**Directions**
Copy out each line of the material exactly. Pictures do not belong in the copy.

**Exercise inputs**
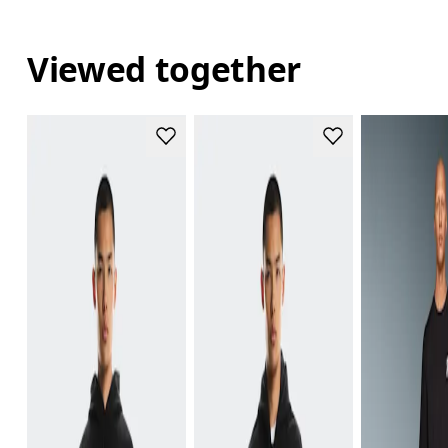
Viewed together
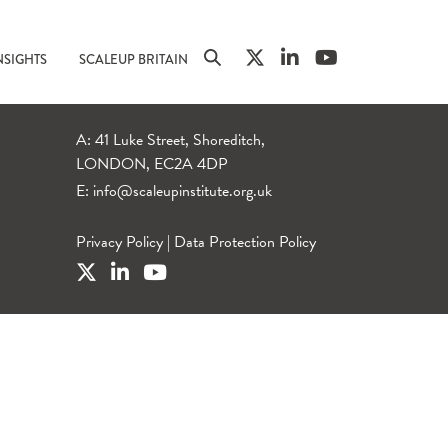
NSIGHTS
SCALEUP BRITAIN
A: 41 Luke Street, Shoreditch,
LONDON, EC2A 4DP
E:
info@scaleupinstitute.org.uk
Privacy Policy
|
Data Protection Policy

**Exercise output**
Viewed together
NSIGHTS
SCALEUP BRITAIN
A: 41 Luke Street, Shoreditch,
LONDON, EC2A 4DP
E:
info@scaleupinstitute.org.uk
Privacy Policy
|
Data Protection Policy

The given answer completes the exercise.